### Work to be completed
Copy the Jenkins Configuration as Code passage between "With that in" and "multiple Jenkins instances.", inclusive, substituting "operations teams" for "system administrators".
START Excerpt to read
DevOps might be a relatively new paradigm, but some of its core components need a refresh to support even more modern development requirements.

With that in mind, CloudBees, a CI/CD platform provider, recently delivered version 1.0 of a Jenkins plug-in that cuts complexity when it comes to managing Jenkins configurations for system administrators and developers.

Jenkins Configuration as Code (JCasC) lets admins and developers define and manage their Jenkins configurations in human-readable, plain text YAML syntax, instead of verbose XML files, and store them as code in version control systems such as Git. So, with JCasC, a developer can validate, test and commit changes for a Jenkins configuration and reuse the same configuration file to configure multiple Jenkins instances.

Jenkins is the de facto CI/CD system for many enterprises that require a full-time administrator to manually configure Jenkins and its more than 1,400 plug-ins. Applying the method of configuration as code will help remove tedious processes and support more industrialized use, said Mike Wolf, managing director and modern delivery leader who specializes in DevOps and Agile at KPMG in Baltimore and who spoke at the recent DevOps World | Jenkins World 2018 conference in San Francisco.
END Excerpt to read
START Available data
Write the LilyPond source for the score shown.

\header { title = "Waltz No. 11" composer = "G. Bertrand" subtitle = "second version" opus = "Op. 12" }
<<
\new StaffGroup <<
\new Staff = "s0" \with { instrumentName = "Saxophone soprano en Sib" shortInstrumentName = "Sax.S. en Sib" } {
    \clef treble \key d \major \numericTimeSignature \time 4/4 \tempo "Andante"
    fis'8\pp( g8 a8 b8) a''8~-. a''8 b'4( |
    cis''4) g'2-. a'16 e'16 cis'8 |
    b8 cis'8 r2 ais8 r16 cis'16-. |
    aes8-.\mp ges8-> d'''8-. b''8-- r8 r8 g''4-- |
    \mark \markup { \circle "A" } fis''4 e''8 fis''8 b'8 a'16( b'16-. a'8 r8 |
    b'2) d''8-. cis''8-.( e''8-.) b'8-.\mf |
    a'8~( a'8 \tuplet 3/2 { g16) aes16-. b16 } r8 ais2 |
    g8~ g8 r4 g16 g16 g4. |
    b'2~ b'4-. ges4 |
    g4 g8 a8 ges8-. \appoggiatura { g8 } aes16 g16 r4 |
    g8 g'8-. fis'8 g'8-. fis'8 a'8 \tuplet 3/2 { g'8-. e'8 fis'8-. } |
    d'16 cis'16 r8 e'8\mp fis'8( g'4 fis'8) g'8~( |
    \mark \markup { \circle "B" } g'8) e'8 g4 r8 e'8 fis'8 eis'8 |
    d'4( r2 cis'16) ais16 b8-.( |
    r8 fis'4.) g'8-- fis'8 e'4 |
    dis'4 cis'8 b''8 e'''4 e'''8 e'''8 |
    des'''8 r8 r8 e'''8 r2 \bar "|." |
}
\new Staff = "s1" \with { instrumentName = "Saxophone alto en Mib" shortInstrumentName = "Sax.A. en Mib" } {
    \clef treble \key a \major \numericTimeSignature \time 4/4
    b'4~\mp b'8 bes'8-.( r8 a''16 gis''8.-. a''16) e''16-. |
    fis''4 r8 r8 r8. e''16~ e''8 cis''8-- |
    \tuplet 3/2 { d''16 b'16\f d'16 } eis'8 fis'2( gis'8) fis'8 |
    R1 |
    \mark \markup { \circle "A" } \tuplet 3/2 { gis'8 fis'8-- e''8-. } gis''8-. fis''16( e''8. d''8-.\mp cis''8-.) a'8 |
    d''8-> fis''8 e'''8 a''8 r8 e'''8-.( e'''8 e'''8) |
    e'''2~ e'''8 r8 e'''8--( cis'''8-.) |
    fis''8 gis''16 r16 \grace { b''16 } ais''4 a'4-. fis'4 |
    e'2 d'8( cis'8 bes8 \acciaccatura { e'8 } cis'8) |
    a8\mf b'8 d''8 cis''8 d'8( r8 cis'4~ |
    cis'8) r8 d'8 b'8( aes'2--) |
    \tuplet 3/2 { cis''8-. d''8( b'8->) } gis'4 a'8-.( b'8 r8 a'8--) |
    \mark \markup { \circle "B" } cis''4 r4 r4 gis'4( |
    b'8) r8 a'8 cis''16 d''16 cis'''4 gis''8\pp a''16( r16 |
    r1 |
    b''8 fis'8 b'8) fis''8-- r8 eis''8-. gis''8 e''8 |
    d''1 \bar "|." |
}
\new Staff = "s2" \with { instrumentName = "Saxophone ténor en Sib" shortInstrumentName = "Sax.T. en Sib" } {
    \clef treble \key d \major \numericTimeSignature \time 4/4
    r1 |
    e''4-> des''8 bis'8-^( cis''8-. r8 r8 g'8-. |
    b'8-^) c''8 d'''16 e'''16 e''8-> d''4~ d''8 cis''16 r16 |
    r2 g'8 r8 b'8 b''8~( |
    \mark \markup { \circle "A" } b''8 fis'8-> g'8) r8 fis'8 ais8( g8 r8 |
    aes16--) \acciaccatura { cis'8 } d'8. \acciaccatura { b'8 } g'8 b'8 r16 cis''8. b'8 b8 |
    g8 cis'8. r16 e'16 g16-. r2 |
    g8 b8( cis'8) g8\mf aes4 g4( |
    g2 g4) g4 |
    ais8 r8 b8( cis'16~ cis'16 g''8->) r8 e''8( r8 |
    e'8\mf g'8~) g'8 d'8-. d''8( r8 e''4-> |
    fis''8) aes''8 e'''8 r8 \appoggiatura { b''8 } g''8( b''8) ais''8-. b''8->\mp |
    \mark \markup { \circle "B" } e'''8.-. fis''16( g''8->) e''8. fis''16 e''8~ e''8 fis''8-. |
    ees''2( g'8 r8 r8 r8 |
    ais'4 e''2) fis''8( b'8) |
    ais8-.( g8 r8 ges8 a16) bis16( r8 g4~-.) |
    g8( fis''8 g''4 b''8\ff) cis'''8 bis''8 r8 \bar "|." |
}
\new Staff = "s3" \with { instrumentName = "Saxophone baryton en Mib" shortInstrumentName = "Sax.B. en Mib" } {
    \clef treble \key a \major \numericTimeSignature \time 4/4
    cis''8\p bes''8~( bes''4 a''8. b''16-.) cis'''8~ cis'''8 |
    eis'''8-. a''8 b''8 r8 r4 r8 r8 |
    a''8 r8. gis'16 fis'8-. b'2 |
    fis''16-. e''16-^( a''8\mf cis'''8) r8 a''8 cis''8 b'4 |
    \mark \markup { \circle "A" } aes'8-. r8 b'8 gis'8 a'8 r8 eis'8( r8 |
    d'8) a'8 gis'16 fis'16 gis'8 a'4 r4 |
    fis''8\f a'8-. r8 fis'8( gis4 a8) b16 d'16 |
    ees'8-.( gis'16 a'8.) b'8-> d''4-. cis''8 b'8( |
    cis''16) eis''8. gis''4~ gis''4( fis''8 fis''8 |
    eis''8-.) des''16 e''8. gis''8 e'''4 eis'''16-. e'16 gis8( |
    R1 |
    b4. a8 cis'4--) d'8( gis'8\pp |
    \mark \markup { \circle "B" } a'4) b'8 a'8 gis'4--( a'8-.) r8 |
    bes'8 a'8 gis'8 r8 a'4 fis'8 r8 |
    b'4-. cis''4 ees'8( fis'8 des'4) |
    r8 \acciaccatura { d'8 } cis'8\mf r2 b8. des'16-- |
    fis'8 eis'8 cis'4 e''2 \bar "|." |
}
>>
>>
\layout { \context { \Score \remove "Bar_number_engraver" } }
END Available data
### Answer for this exercise
With that in mind, CloudBees, a CI/CD platform provider, recently delivered version 1.0 of a Jenkins plug-in that cuts complexity when it comes to managing Jenkins configurations for operations teams and developers.

Jenkins Configuration as Code (JCasC) lets admins and developers define and manage their Jenkins configurations in human-readable, plain text YAML syntax, instead of verbose XML files, and store them as code in version control systems such as Git. So, with JCasC, a developer can validate, test and commit changes for a Jenkins configuration and reuse the same configuration file to configure multiple Jenkins instances.